- A PARTICIPAÇÃO DO PRIMEIRO MINISTRO NOS DEBATES DA ASSEMBLEIA NACIONAL
Segui, através da RCV o debate na Assembleia Nacional, sem a presença do Primeiro Ministro. Insistiu-se demasiado na questão dos transportes – sem grande interesse dialéctico – e na poesia das promessas e dos discursos políticos.
O deputado Humberto Cardoso levantou uma questão pertinente na Assembleia Nacional – ainda que, estranhamente, não a tenha sabido defender – e que é a da violação da Constituição com a ausência reiterada do Primeiro Ministro no Parlamento nacional.
Segundo o mesmo, o chefe do Governo não vai ao Parlamento desde Novembro e a Constituição obriga a que se «apresente regularmente» para debate com os parlamentares.
Invocou o Artigo 155º (Participação do Governo). Diz esta norma:
1.O Primeiro Ministro deve apresentar-se, regularmente, perante o plenário da Assembleia Nacional para debate de interesse público e actual e nos demais casos previstos no Regimento da Assembleia Nacional.
2.O Governo tem o direito de comparecer às reuniões plenárias da Assembleia Nacional, podendo usar da palavra, nos termos regimentais.
3.Poderão ser marcadas reuniões para interpelação do Governo, para formulação de perguntas orais ou escritas ou para pedidos de esclarecimentos, nas quais é obrigatória a presença do membro ou membros do Governo convocados, podendo, contudo, o Primeiro Ministro ser substituído por um dos Vice-Primeiros Ministros ou por um Ministro e os Ministros por Secretários de Estado.
4.Os membros do Governo podem solicitar a sua participação nos trabalhos das Comissões e devem comparecer perante as mesmas, quando tal seja requerido.
A norma não deixa margem para dúvidas. A Ministra dos Transportes disse que o Primeiro Ministro «tem vindo com bastante regularidade» ao Parlamento e que o «Governo tem estado representado no Parlamento»...
Não aparecer em oitos meses no Parlamento é regularidade? Com que critério? Era só o que faltava: o Governo não ser representado em debates no Parlamento.
O Presidente da Assembleia Nacional – cujo embaraço se percebeu à distância das ondas hertzianas – percebeu a relevância da questão e remeteu a sua solução para a revisão do Regimento da Assembleia Nacional. No seu entender deve-se proceder à uma revisão do Regimento para clarificar os termos dos debates com o Primeiro Ministro.
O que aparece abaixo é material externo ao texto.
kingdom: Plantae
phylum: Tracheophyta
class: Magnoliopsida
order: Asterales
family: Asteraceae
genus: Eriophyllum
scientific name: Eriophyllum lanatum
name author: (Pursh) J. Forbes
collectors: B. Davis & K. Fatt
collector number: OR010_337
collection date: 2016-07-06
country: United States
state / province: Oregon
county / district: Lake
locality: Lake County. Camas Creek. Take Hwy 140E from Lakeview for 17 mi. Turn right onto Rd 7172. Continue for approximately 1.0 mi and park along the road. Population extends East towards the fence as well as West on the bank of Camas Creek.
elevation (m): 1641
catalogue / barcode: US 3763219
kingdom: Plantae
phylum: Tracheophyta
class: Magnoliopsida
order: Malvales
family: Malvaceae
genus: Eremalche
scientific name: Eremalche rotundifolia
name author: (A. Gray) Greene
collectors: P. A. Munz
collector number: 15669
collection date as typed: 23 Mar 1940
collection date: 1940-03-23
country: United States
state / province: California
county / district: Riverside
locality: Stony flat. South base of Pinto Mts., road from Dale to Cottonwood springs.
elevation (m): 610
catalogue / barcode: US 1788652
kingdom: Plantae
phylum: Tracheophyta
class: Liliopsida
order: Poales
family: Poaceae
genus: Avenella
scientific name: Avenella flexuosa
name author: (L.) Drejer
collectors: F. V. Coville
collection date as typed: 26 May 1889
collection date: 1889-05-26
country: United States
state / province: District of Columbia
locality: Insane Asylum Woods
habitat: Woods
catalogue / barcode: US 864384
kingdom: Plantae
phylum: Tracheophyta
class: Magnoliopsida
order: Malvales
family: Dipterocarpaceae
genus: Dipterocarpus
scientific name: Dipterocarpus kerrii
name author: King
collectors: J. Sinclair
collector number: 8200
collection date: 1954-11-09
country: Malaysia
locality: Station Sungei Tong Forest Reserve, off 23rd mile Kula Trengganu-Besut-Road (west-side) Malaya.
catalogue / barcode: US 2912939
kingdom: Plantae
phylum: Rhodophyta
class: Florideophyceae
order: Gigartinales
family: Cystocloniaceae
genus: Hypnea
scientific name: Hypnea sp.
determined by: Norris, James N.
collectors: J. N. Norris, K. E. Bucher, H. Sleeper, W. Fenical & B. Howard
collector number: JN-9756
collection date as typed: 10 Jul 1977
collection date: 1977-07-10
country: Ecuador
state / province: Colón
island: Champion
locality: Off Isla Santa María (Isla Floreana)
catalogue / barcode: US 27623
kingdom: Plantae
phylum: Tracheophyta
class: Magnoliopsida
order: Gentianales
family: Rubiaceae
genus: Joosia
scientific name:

Não é assim, de todo. Essa obrigação é estruturante num sistema democrático – e se o Regimento não o prevê expressamente, deve-se, por analogia, aplicar as regras para os debates com o Governo. A ausência do Primeiro Ministro, de forma reiterada, é que é um atentado à democracia nacional.
Uma coisa é certa, a Constituição exige uma presença do Primeiro Ministro nos debates, independentemente do que diz o Regimento – é o que diz a Constituição no Artº.155º., nº.1. Por isso é que existe uma conjunção coordenada copulativa nesta mesma norma...
Agora, pode-se fazer uma fuga para a frente (como fez o Presidente da Assembleia Nacional), mas nunca dizer como disse a Ministra – que não deve ter lido a Constituição nesse momento – em resposta ao argumento do deputado Humberto Cardoso, de que «não concordo com a leitura que a Constituição assim impõe».
É uma imposição constitucional, é um deve e não um pode; o que faz uma diferença substancial. Não é matéria susceptível de opinião, como muitas outras – como o isolamento estrutural de muitas lhas, a gestão das empresas do Estado ou a justiça ou não da taxa rodoviária (com que, na generalidade, estou de acordo desde que afecta ao fim específico da sua criação).
Não consegui, por motivos profissionais, seguir a sessão da tarde, espero que tenha sido mais interessante e com mais substância.